While the lead single will continue to be praised and worshipped till the world ends, the rest of …Baby One More Time isn’t always given the same respect, despite breaking every record going when it dropped on January 12, 1999. Much was made of that video and its subsequent impact on pop culture yet again following its 20th-anniversary last year, but now it’s time to give the album as a whole the glory it deserves.
It’s no exaggeration to suggest that music today would be unrecognizable if Britney hadn’t pulled on that school girl outfit and revealed to the world that her loneliness is killing her. Critics are usually quick to point out that without this song, we probably wouldn’t have pop icons like Miley Cyrus, Katy Perry or Lady Gaga, but there’s obviously far more to Britney’s appeal than one single could ever capture. After all, there’s a reason why she didn’t end up as just another one hit wonder and for that, we have the album as a whole to thank.
With just three piano notes and a swish of her pigtails, Britney almost single-handedly revived the teen pop genre, but it was the release of subsequent songs like “Sometimes” and “(You Drive Me) Crazy” that cemented her iconic status. While nothing else on the album could ever quite match up to the superstar power of “Baby,” each of the other singles helped Britney shine brighter and brighter, quickly confirming her status as the new Princess of Pop.
“Sometimes” was the first song that hinted at Britney’s longevity, proving that she could carry a hit song without sexual innuendo or fierce dance moves. Following the worldwide success of her second single, Britney released “Crazy,” which continues to be remembered long after the film it was supposed to promote slipped from memory.
Hitney’s second UK number one then came from “Born To Make You Happy,” and while “From The Bottom Of My Broken Heart” didn’t match the success of her other singles, it did prove that she possesses impressive vocal chops of her own which could rival the many, many pretenders to her title.
Before Godney decided to grace us mere mortals with her presence, it was the vocal acrobatics of powerhouse singers like Whitney Houston and Mariah Carey that defined ’90s pop. By tapping into the teen market with her beguiling (and perhaps problematic) mix of sex and innocence, Britney brought new vitality to the industry, becoming the biggest superstar on the planet in just a matter of months.

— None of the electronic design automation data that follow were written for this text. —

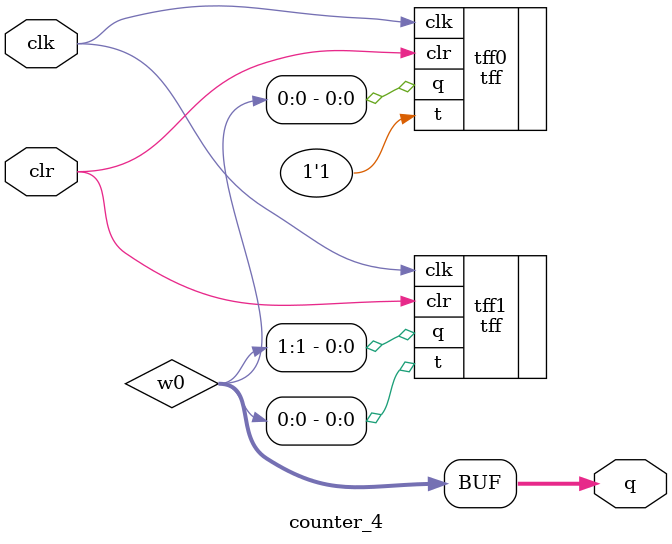
<source format=v>
module counter_4 (q, clk, clr);
   
   input clk, clr;
   output[1:0] q;

   wire [1:0] w0;

   tff tff0(.q(w0[0]), .clk(clk), .clr(clr), .t(1'b1));
   tff tff1(.q(w0[1]), .clk(clk), .clr(clr), .t(w0[0]));

   assign q[1:0] = w0[1:0];
   
endmodule
</source>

Detractors would go on to mock the unique quality of Britney’s voice in the years to follow, but the “oohs” and “baby’s” that characterized her first few singles went on to define an entire era of music. Even now, after all of the various lip-sync dramas that have taken place since, it still feels special hearing her distinctive tone on record. It’s Britney, bitch, and there’s no one else quite like her, something which she proved from the get-go with her very first album.
Whether she’s projecting joy on songs like “Deep In My Heart” or singing earnestly about the benefits of electronic messaging on “E-Mail My Heart,” Britney’s voice has never sounded stronger than it did on her debut record. Even in the moments where she belts the hardest, there’s still a rough rasp to her register that dared to sound different in an industry full of emotive divas.

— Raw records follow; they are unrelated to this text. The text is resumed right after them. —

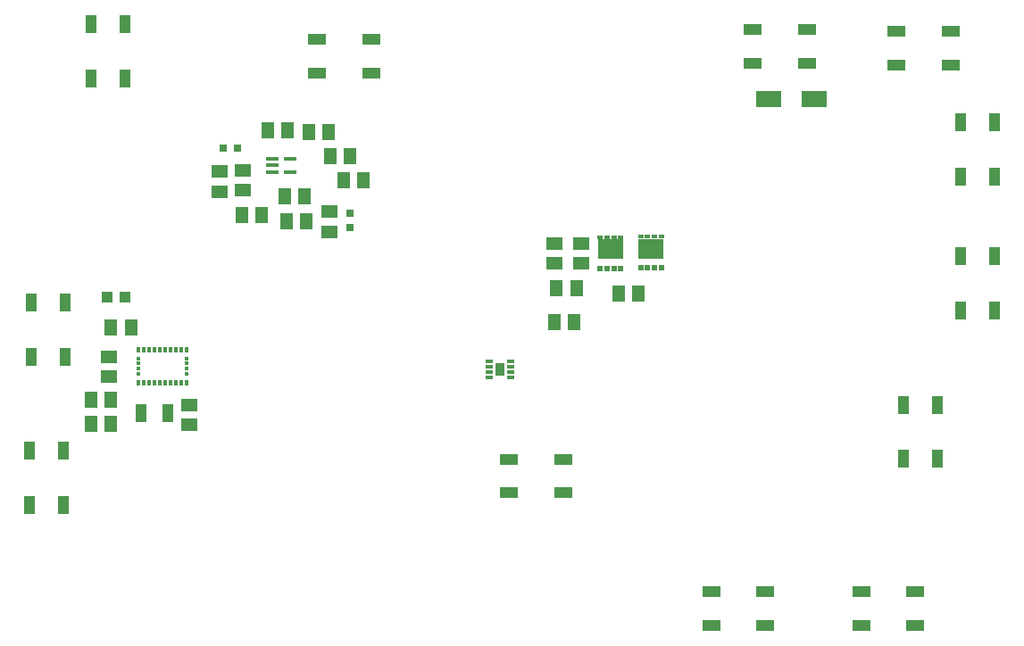
<source format=gbr>
G04 EAGLE Gerber RS-274X export*
G75*
%MOMM*%
%FSLAX34Y34*%
%LPD*%
%INSolderpaste Bottom*%
%IPPOS*%
%AMOC8*
5,1,8,0,0,1.08239X$1,22.5*%
G01*
%ADD10R,0.300000X0.525000*%
%ADD11R,0.425000X0.300000*%
%ADD12R,1.300000X1.500000*%
%ADD13R,1.500000X1.300000*%
%ADD14R,1.000000X1.800000*%
%ADD15R,0.750000X0.300000*%
%ADD16R,0.900000X1.300000*%
%ADD17R,1.150000X0.350000*%
%ADD18R,1.000000X1.651000*%
%ADD19R,1.651000X1.000000*%
%ADD20R,2.350000X1.550000*%
%ADD21R,1.000000X1.100000*%
%ADD22R,0.500000X0.630000*%
%ADD23R,0.500000X0.410000*%
%ADD24R,2.450000X1.900000*%
%ADD25R,0.700000X0.650000*%
%ADD26R,0.650000X0.700000*%


D10*
X123042Y439797D03*
D11*
X122417Y447922D03*
X122417Y452922D03*
X122417Y457922D03*
X122417Y462922D03*
D10*
X123042Y471047D03*
X128042Y471047D03*
X133042Y471047D03*
X138042Y471047D03*
X143042Y471047D03*
X148042Y471047D03*
X153042Y471047D03*
X158042Y471047D03*
X163042Y471047D03*
X168042Y471047D03*
D11*
X168667Y462922D03*
X168667Y457922D03*
X168667Y452922D03*
X168667Y447922D03*
D10*
X168042Y439797D03*
X163042Y439797D03*
X158042Y439797D03*
X153042Y439797D03*
X148042Y439797D03*
X143042Y439797D03*
X138042Y439797D03*
X133042Y439797D03*
X128042Y439797D03*
D12*
X96368Y423418D03*
X77368Y423418D03*
X96672Y492252D03*
X115672Y492252D03*
D13*
X94742Y464668D03*
X94742Y445668D03*
D14*
X125422Y410972D03*
X150422Y410972D03*
D12*
X77622Y400812D03*
X96622Y400812D03*
D13*
X170942Y418948D03*
X170942Y399948D03*
D15*
X475328Y460128D03*
X475328Y455128D03*
X475328Y450128D03*
X475328Y445128D03*
X455328Y445128D03*
X455328Y450128D03*
X455328Y455128D03*
X455328Y460128D03*
D16*
X465328Y452628D03*
D12*
X535788Y497078D03*
X516788Y497078D03*
D17*
X249818Y639422D03*
X249818Y645922D03*
X249818Y652422D03*
X266818Y652422D03*
X266818Y639422D03*
D12*
X263042Y592582D03*
X282042Y592582D03*
D13*
X304038Y583082D03*
X304038Y602082D03*
D12*
X280518Y616458D03*
X261518Y616458D03*
X239878Y598678D03*
X220878Y598678D03*
X323698Y654558D03*
X304698Y654558D03*
D13*
X221742Y641198D03*
X221742Y622198D03*
X199898Y621182D03*
X199898Y640182D03*
D12*
X245262Y678942D03*
X264262Y678942D03*
X303378Y677418D03*
X284378Y677418D03*
X336398Y631698D03*
X317398Y631698D03*
D18*
X77980Y780150D03*
X77980Y728610D03*
X109980Y728610D03*
X109980Y780150D03*
D19*
X343270Y765300D03*
X291730Y765300D03*
X291730Y733300D03*
X343270Y733300D03*
X757036Y774698D03*
X705496Y774698D03*
X705496Y742698D03*
X757036Y742698D03*
X892926Y772920D03*
X841386Y772920D03*
X841386Y740920D03*
X892926Y740920D03*
D18*
X934718Y508392D03*
X934718Y559932D03*
X902718Y559932D03*
X902718Y508392D03*
X880108Y367422D03*
X880108Y418962D03*
X848108Y418962D03*
X848108Y367422D03*
X934718Y635392D03*
X934718Y686932D03*
X902718Y686932D03*
X902718Y635392D03*
D19*
X808112Y209552D03*
X859652Y209552D03*
X859652Y241552D03*
X808112Y241552D03*
X665872Y209552D03*
X717412Y209552D03*
X717412Y241552D03*
X665872Y241552D03*
X474102Y335282D03*
X525642Y335282D03*
X525642Y367282D03*
X474102Y367282D03*
D20*
X720688Y709168D03*
X763688Y709168D03*
D21*
X110100Y520700D03*
X93100Y520700D03*
D22*
X580234Y548260D03*
X573734Y548260D03*
X567234Y548260D03*
X560734Y548260D03*
D23*
X560734Y578060D03*
X567234Y578060D03*
X573734Y578060D03*
X580234Y578060D03*
D24*
X570484Y566510D03*
D13*
X542544Y572110D03*
X542544Y553110D03*
X517144Y553110D03*
X517144Y572110D03*
D12*
X519074Y529590D03*
X538074Y529590D03*
D25*
X323342Y600348D03*
X323342Y586848D03*
D26*
X216808Y662178D03*
X203308Y662178D03*
D22*
X618588Y548768D03*
X612088Y548768D03*
X605588Y548768D03*
X599088Y548768D03*
D23*
X599088Y578568D03*
X605588Y578568D03*
X612088Y578568D03*
X618588Y578568D03*
D24*
X608838Y567018D03*
D12*
X578002Y524002D03*
X597002Y524002D03*
D18*
X20830Y515990D03*
X20830Y464450D03*
X52830Y464450D03*
X52830Y515990D03*
X19560Y375020D03*
X19560Y323480D03*
X51560Y323480D03*
X51560Y375020D03*
M02*

</source>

Deep cuts like “I Will Be There” still sound strong, and if you listen closely to songs like “Soda Pop” and “The Beat Goes On,” you’ll hear how she had already begun to experiment with genre in ways that would come to the fore in later albums such as In The Zone. Visionney at her finest.

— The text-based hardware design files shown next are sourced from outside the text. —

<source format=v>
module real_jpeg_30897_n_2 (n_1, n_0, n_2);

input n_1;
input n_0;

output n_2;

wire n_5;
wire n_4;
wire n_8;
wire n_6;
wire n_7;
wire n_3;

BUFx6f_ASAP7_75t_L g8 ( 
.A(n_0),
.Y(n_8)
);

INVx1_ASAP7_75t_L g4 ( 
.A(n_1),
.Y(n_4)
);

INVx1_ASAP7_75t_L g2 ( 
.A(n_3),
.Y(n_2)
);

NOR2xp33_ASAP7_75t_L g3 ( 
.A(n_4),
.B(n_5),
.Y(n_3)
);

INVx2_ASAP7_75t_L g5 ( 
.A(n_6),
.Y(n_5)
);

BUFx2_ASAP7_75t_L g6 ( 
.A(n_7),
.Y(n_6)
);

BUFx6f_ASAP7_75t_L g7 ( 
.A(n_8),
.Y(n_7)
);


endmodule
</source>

Britney’s upcoming tenth (!?) album has been delayed due to her father’s hospitalization, but executive producer Justin Tranter has promised fans that there’s a “whole spectrum of bops” coming our way once the project’s finally finished. Where this new record will rank in her overall discography remains to be seen, but in the meantime, listen to some old-school bops on …Baby One More Time again and experience pop princess realness firsthand, untainted by the pressures of fame — before the whole world wanted a piece of her.